Stunning photo: Alien red star 350 times bigger than the Sun has massive bubbly cells
The ageing red giant star, π1 Gruis, is located 530 light years away from the Earth.
For the first time ever, astronomers have captured an incredibly detailed image of the surface of an alien, red giant star — π1 Gruis — which is located outside our Solar System, around 530 light years away from the Earth. The new photo reveals that the surface of the massive alien star is made up of just a few giant bubbly cells.
The ageing red star has almost the same mass as our Sun but is 350 times bigger and several thousand times brighter than the Sun. An international team of astronomers led by Claudia Paladini of the European Southern Observatory (ESO) used the PIONEER instrument on the ESO's Very Large Telescope to capture the highly-detailed image of π1 Gruis.
The astronomers found that the surface of the giant star is made up of just a few "convective cells, or granules," each of which covers over a quarter of the star's diameter, measuring around 120 million kilometres across.
"Until now, the surface of one of these stars has never before been imaged in detail. Just one of these granules would extend from the Sun to beyond Venus," the ESO said in a statement.
The ESO explained that π1 Gruis shrank after running out of energy, causing the red star to heat up to over 100 million degrees. The incredibly high temperatures saw the star's evolution from the first phase of its nuclear fusion, moving ahead to the next phase, where it began fusing helium into heavier atoms such as carbon and oxygen. Fuelled by the intense heat, the star eventually grew hundreds of times larger than its original size.

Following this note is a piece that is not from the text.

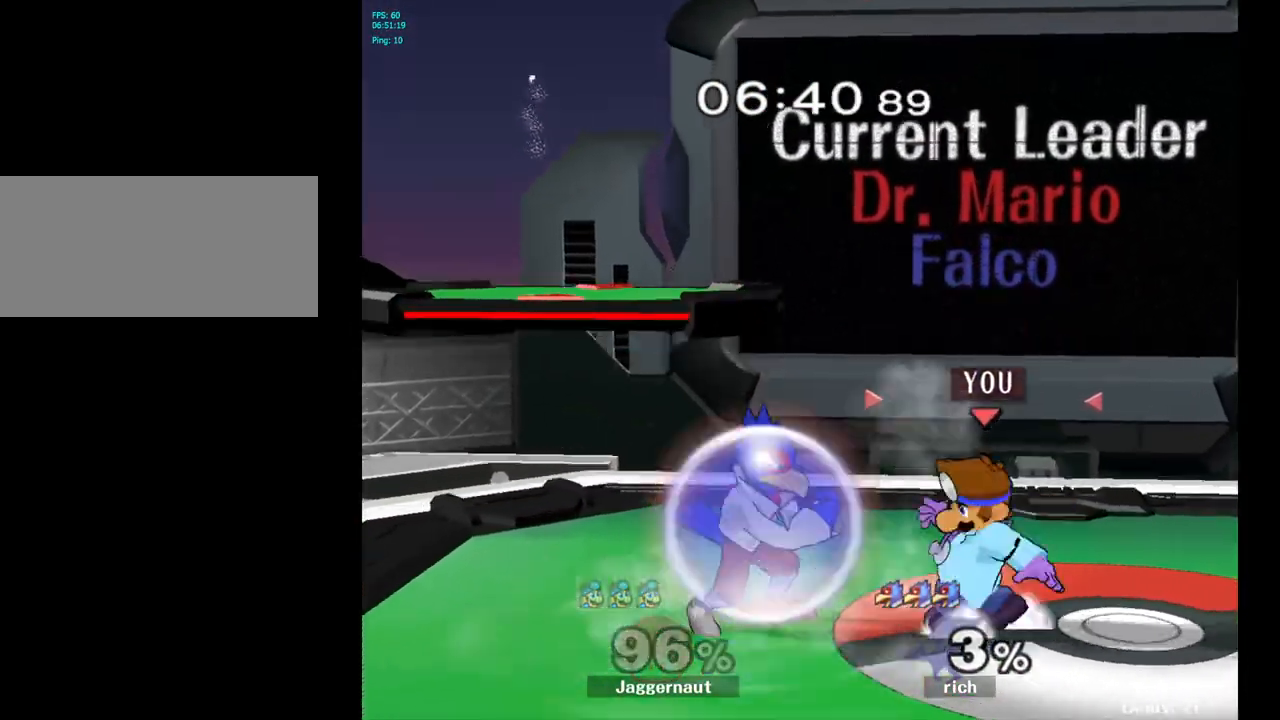
{"buttons": [], "left_stick": "center", "right_stick": "center", "events": [[83, "left_stick", "center"], [200, "R1", "up"], [300, "A", "down"], [417, "A", "up"]]}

The lives of stars with eight times the mass of the Sun generally end in massive supernova explosions, but less massive stars like π1 Gruis generally gradually shed their outer layers to transform into beautiful planetary nebulae.

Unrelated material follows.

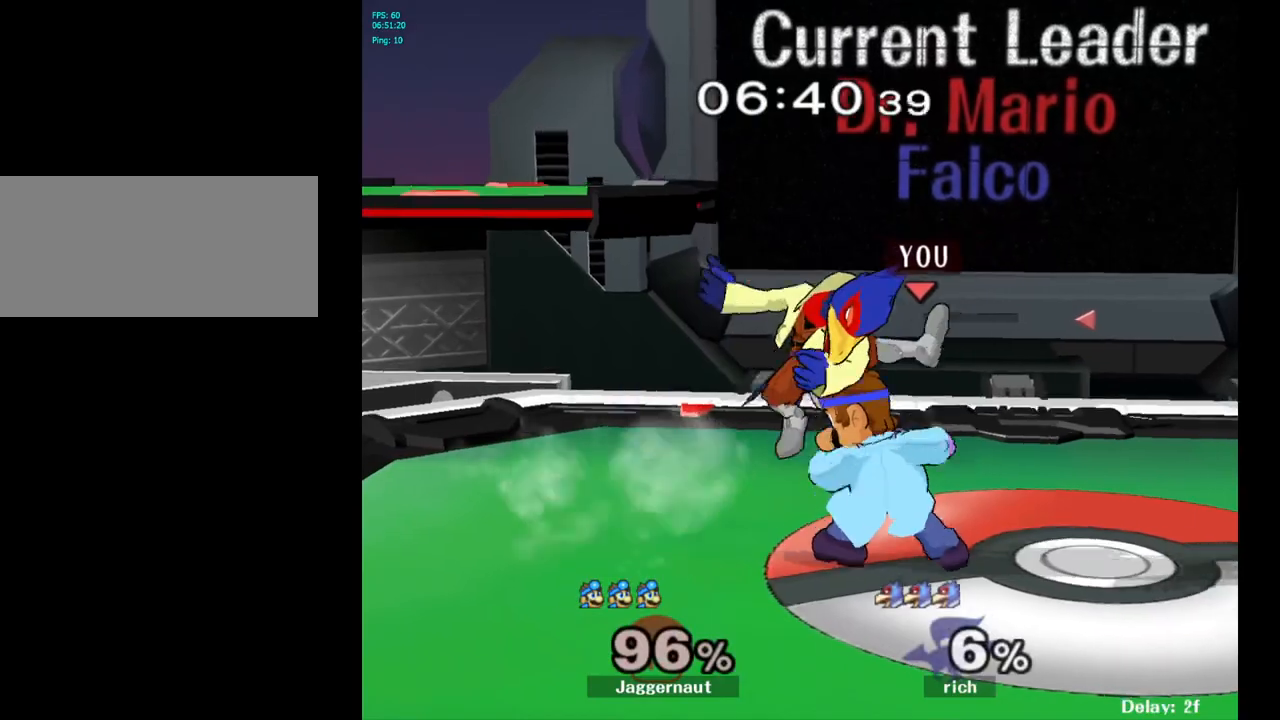
{"buttons": ["A"], "left_stick": "center", "right_stick": "center", "events": [[117, "A", "down"], [217, "A", "up"], [283, "A", "down"], [383, "A", "up"], [433, "A", "down"]]}
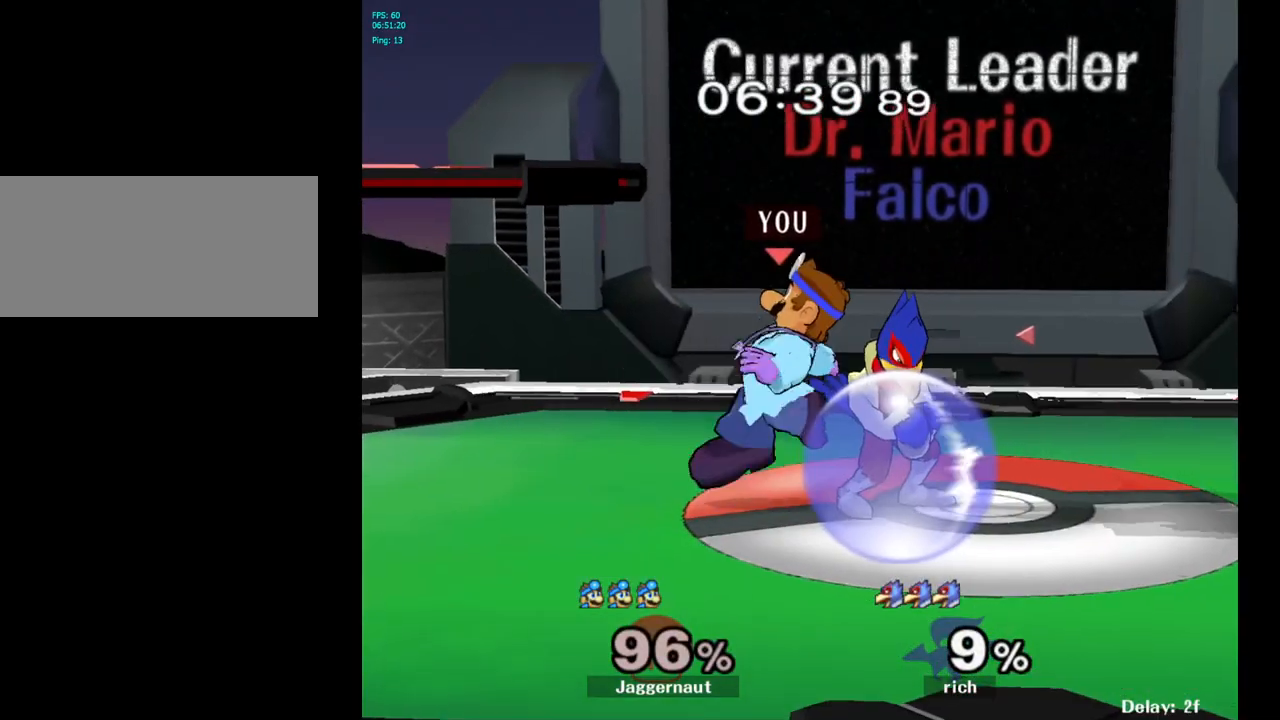
{"buttons": ["R1"], "left_stick": "center", "right_stick": "center", "events": [[50, "A", "up"], [367, "R1", "down"]]}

"Previous studies of π1 Gruis found a shell of material 0.9 light-years away from the central star, thought to have been ejected around 20,000 years ago. This relatively short period in a star's life lasts just a few tens of thousands of years – compared to the overall lifetime of several billion – and these observations reveal a new method for probing this fleeting red giant phase," ESO said.
The findings of the research will be published in the journal Nature on 21 December 2017.